At a time that Botswana is trying to fathom what the framers of the constitution intended with regard to the appointment of puisne (regular) High Court judges, a judgement from the Burundian Constitutional Court provides interesting insights – and similarities. The latter court was seized with a matter in which 14 senators requested the interpretation of Articles 96 and 302 of the Constitution. Article 96 reads as follows:
“The President of the Republic is elected by direct universal suffrage for five years renewable once” while Article 302 reads as follows: “Exceptionally, the first President of the Republic of the post-transition period is elected by the [elected] National Assembly and the elected Senate meeting in Congress, with a majority of two thirds of the members. In its judgement, the court says that in order to analyze the provisions for which interpretation is being sought, there is need to, first of all, remember the background against which and when they were drafted. “Although it may not be difficult to interpret the letter of Article 96, the same cannot be said of Article 302. The word “exceptionally” casts doubt on the real intentions of the drafters of the Constitution.
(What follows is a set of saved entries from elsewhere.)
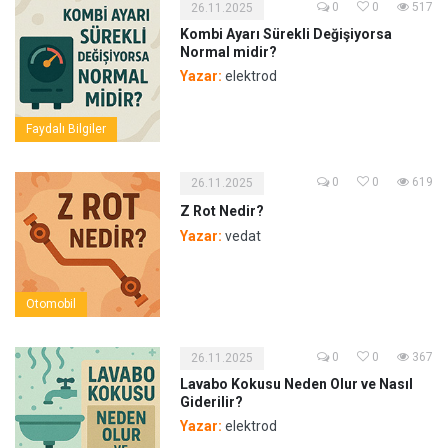
0
0
517
26.11.2025
Kombi Ayarı Sürekli Değişiyorsa
Normal midir?
Yazar:
elektrod
Faydalı Bilgiler
0
0
619
26.11.2025
Z Rot Nedir?
Yazar:
vedat
Otomobil
0
0
367
26.11.2025
Lavabo Kokusu Neden Olur ve Nasıl
Giderilir?
Yazar:
elektrod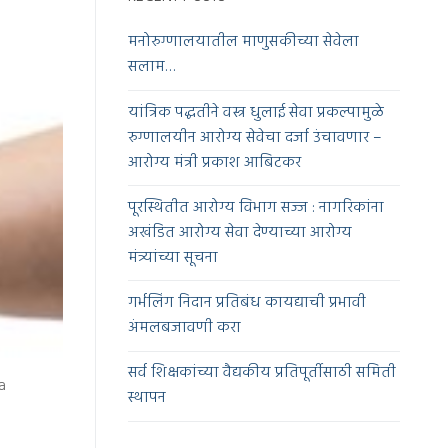
मनोरुग्णालयातील माणुसकीच्या सेवेला
सलाम…
यांत्रिक पद्धतीने वस्त्र धुलाई सेवा प्रकल्पामुळे
रुग्णालयीन आरोग्य सेवेचा दर्जा उंचावणार –
आरोग्य मंत्री प्रकाश आबिटकर
पूरस्थितीत आरोग्य विभाग सज्ज : नागरिकांना
अखंडित आरोग्य सेवा देण्याच्या आरोग्य
मंत्र्यांच्या सूचना
गर्भलिंग निदान प्रतिबंध कायद्याची प्रभावी
अंमलबजावणी करा
सर्व शिक्षकांच्या वैद्यकीय प्रतिपूर्तीसाठी समिती
a
स्थापन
In order to understand the spirit of the Constitution, it is useful to first, understand the document which mostly inspired the drafters of the 2005 Constitution.
To establish the intention of the drafters, one may examine the documents which inspired the Burundian drafters and therefore, special attention will be given to the Arusha Peace and Reconciliation Agreement for Burundi, a genuine, unavoidable and indispensable document from which the inspiration was drawn by the Burundian Constitution drafters,” reads the judgement in translation from the original French of the Burundian court. Signed on June 21, 1998 in Arusha, Tanzania, the Arusha Peace and Reconciliation Agreement for Burundi ended years of civil war in the turbulent East African nation. The talks between the warring factions were facilitated by former Tanzanian president, Julius Nyerere and then South African president, Nelson Mandela. Both men are now deceased.
The judgement says that “it is useful to recall that the Arusha Peace and Reconciliation Agreement underwent a juridification process in order to make it part of the national legal system” and that “the interpretation of the provisions in question will require trying to establish what the lawmakers had in mind when they were drafting the fundamental law of 2005.” The process of trying to understand the intention of the constitution’s framers could be as paramount here at home when the High Court considers the matter of who between the president and the Judicial Services Commission (JSC) should appoint puisne judges. In place of the Arusha Peace and Reconciliation Agreement for Burundi, one of the documents that the Botswana High Court may have to rely on is the minutes of the Independence Conference that was held at Marlborough House, London in February 1966.
Initially, the draft constitution prescribed that the JSC should appoint judges but when it was reviewed, M. G. de Winton, the legal advisor to the United Kingdom team, pointed out that “It was usual for the President to be formally responsible.” The result was that “The Conference agreed that puisne judges should be formally appointed by the President, acting on the advice of the Judicial Services Commission.” The final version that is now contained in Section 96 of the Botswana constitution says that while the president shall be solely responsible for the appointment of the Chief Justice, “the other judges of the High Court shall be appointed by the President, acting in accordance with the advice of the Judicial Service Commission.” “In accordance with” seems to be causing a lot of headache. It has emerged that while the JSC had recommended Omphemetse Motumise in the last selection round, President Ian Khama decided otherwise.
In its position paper on this matter, the Law Society of Botswana, which has announced plans to take the matter to court, says that “in accordance with” doesn’t give the president wiggle room for discretion, that he necessarily has to appoint the person recommended to him by the JSC. The Burundi Constitutional Court was considering a matter relating to a bid by the incumbent president, Pierre Nkurunziza, to run for another term and ultimately ruled that his candidature was constitutional. The court found that the president could run because his first term, when he was picked by parliament rather than by popular vote, did not count. Interestingly, the vice president of the Burundi Constitutional Court, Justice Sylvere Nimpagaritse, fled the country before the judgement was handed down.
He later told AFP that he and his colleagues had come under enormous pressure from senior government figures and even had death threats made against them if they didn’t rubberstamp Nkurunziza’s candidature. Justice Nimpagaritse claimed that a majority of the court’s seven judges believed it would be unconstitutional for Nkurunziza to stand again but all knew better than to write a dissenting view. More interesting and telling of how imperfect the judicial system is, legally this judgement (which was made by the highest court in the land) remains valid despite the fact that judges made it under duress.